• TASK TO COMPLETE
Please copy all of the data that follows exactly, leaving any pictures out.

INPUT DATA Start Marker

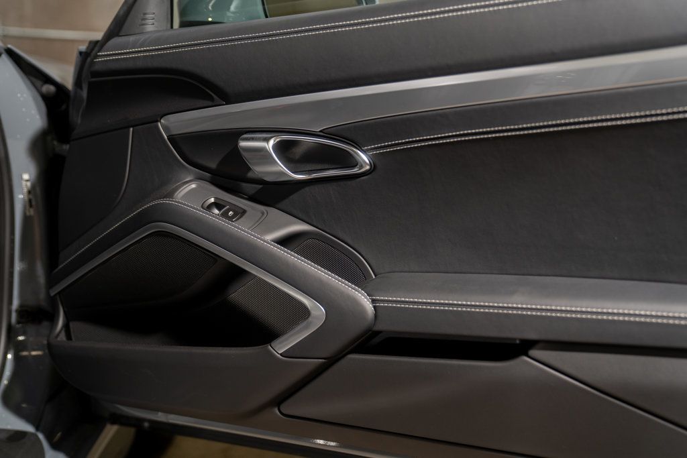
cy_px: 229
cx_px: 344
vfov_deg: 33.4
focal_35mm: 40
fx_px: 763
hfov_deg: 48.5
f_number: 2.8
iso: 250
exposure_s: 1/60
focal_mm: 40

INPUT DATA End Marker

• TASK OUTPUT
cy_px: 229
cx_px: 344
vfov_deg: 33.4
focal_35mm: 40
fx_px: 763
hfov_deg: 48.5
f_number: 2.8
iso: 250
exposure_s: 1/60
focal_mm: 40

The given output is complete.